O
rganismes invisibles, les mushi agissent comme des parasites en s’installant dans des corps humains ou d’animaux. Les bienfaits que certains dispensent s’accompagnent toujours d’une contrepartie et la plupart d’entre eux sont nuisibles. Seuls quelques personnes peuvent voir ces entités, dont Ginko, un mushishi, expert itinérant à la fois chasseur et guérisseur. Allant de villages en villages, il cherche des hôtes involontaires auxquels venir en aide et prodiguer ses soins. C’est ainsi qu’au cours de ses pérégrinations, il rencontre une jeune femme possédée par un mushi poussant dans sa main sous forme de fil et qui la rend invisible, puis une communauté de pêcheurs dont la plage est parsemée de coquillages-mushi annonciateurs d’une catastrophe. Ailleurs, il croise un chasseur en proie à une entité avide de sang qui l’entraîne vers la destruction et la folie, un garçon désespéré par la mort de sa sœur qui ne supporte plus la moindre source de chaleur, ainsi qu’un brasseur qui parvient à confectionner une boisson proche du koki, l’eau vitale des mushi.
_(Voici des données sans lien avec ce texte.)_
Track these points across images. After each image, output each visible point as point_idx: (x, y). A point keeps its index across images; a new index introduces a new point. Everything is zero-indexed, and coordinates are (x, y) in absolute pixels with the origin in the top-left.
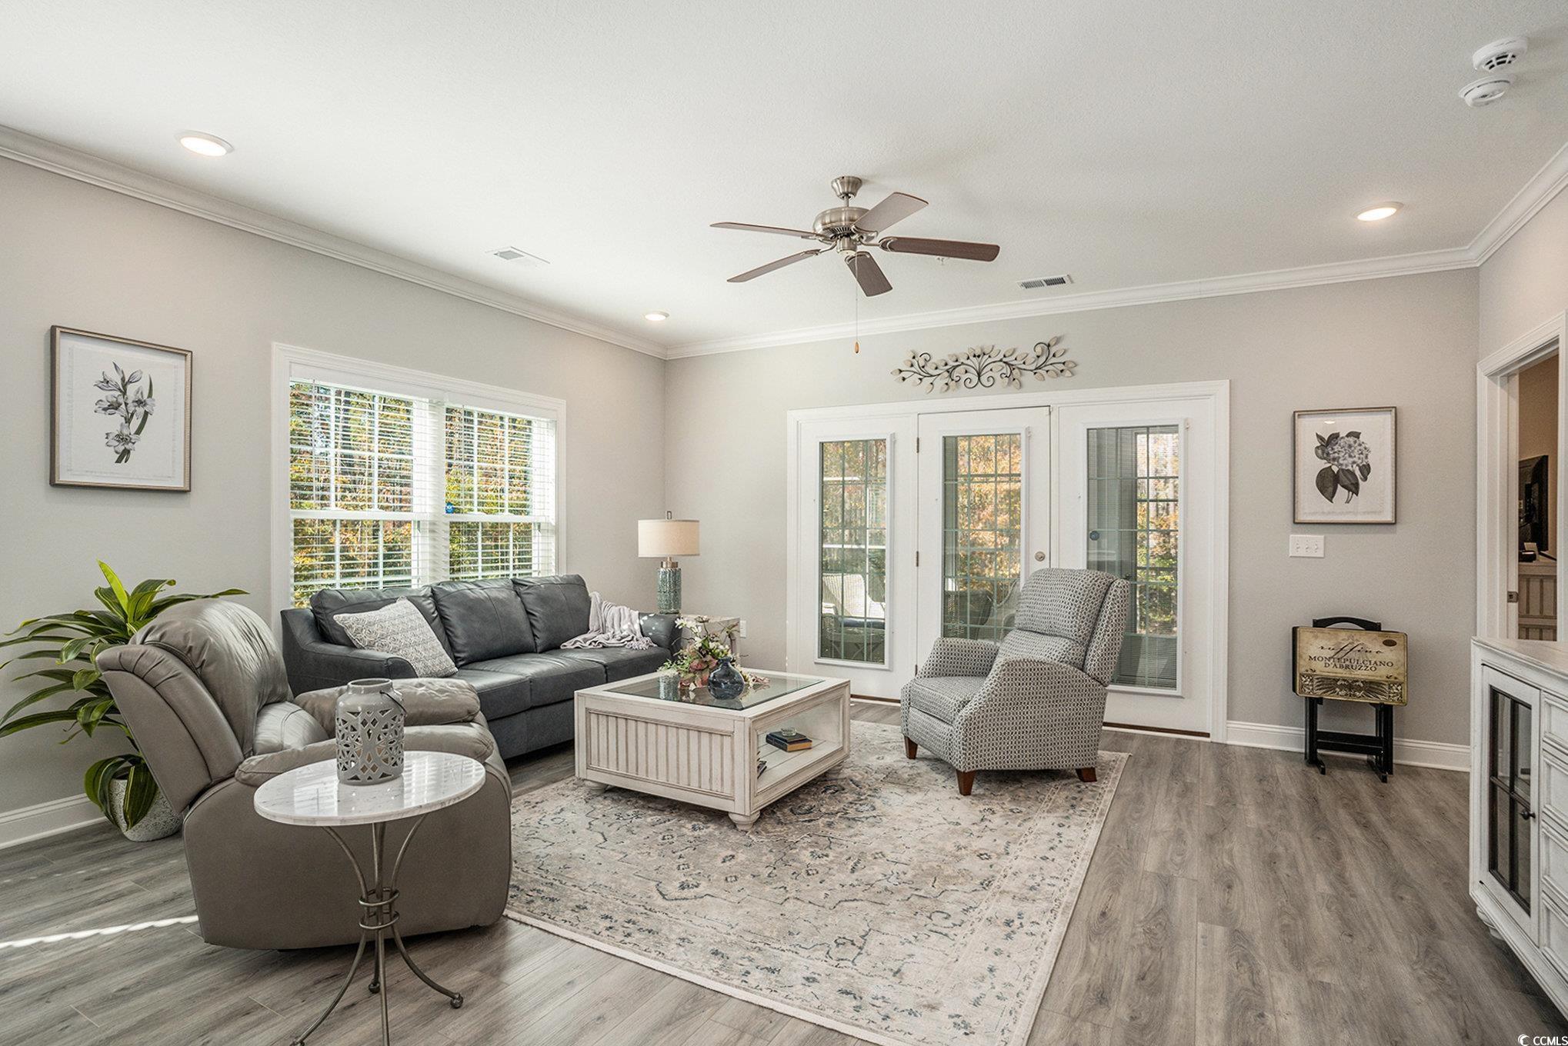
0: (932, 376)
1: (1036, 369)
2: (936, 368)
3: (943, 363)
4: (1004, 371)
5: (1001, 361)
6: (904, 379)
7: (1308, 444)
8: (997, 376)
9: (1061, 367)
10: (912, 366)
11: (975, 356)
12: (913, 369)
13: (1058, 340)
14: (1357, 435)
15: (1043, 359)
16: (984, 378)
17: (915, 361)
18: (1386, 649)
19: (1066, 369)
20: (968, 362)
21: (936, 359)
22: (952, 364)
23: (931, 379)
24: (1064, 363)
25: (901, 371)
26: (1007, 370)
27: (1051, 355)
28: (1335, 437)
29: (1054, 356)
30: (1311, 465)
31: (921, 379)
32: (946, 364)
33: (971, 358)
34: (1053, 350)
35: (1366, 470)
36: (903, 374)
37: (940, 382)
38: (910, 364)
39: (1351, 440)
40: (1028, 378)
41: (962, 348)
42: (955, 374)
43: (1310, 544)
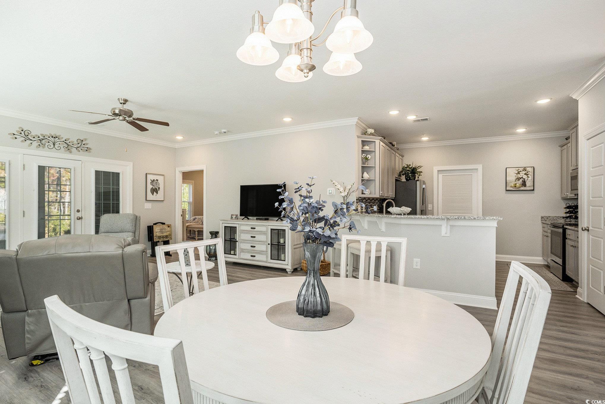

Mushishi est un manga où onirisme et poésie s’accordent pour livrer des fables à caractère écologique qui rappellent fortement les œuvres de Hayao Miyazaki (à commencer par Nausicaä) et de Daisuke Igarashi (Hanashippanashi, Sorcières). Chaque volume est constitué de quatre ou cinq récits indépendants les uns des autres mais dans lesquels on retrouve le personnage de Ginko, le mystérieux mushishi aux cheveux blancs et à l’œil vert, ainsi que les créatures invisibles qu’il recherche. Il n’y a donc pas de véritable trame générale, mais au fil des histoires, le lecteur apprend à connaître les différentes espèces de mushi, leurs caractéristiques et à saisir l’importance du travail de Ginko. Des thèmes récurrents reviennent et nourrissent une réflexion approfondie, en particulier autour du respect de la nature et du cycle de la vie, les mushi donnant ou étant quelquefois utilisés pour simuler une existence qui n’est déjà plus. Ainsi, ce sixième volume évoque-t-il la méfiance entre l’étranger et celui qui est différent. Tout d'abord, à travers le rejet de Fuki que son village soupçonne d’avoir fui comme une voleuse et d’être dérangée, puis celui d’un pêcheur et de sa fille qui font bande à part depuis que l’épouse est morte en mer. Il y est aussi question du refus de la perte d’un être cher et de sa recherche désespérée dans "Sous la neige". Le dernier récit, "Le banquet au bout des champs" est plus gai et permet de découvrir une coutume des mushishis qui se rassemblent tous les ans pour faire provision de koki, l’essence de vie à l’origine de tout.
Le graphisme de Yuki Urishibara rend bien l’atmosphère subtile et atemporelle de la série. Son trait est fin et dessine des visages simples mais aux caractéristiques et expressions éloquentes. Peu nombreux, les décors sont plutôt réussis, surtout dans les scènes de forêt ou marines. Quant à la diversité des mushi elle souligne toute la fertilité de l’imagination de l’auteure. Quelques pages en couleurs en début de chapitre permettent en outre de goûter à toute la délicatesse du dessin et font presque regretter que tout le reste soit le noir et blanc. Notons enfin que le manga a été adapté en un animé de vingt-six épisodes, reprenant les cinq premiers tomes, ainsi qu’en un film « live » réalisé par le célèbre Katsuhiro Otomo (Akira, Steamboy).
Mushishi est une série qui invite au rêve et au dépaysement. Il se savoure, sans hâte, avec délice et laisse, après lecture, cette impression d'étrangeté familière propre aux songes.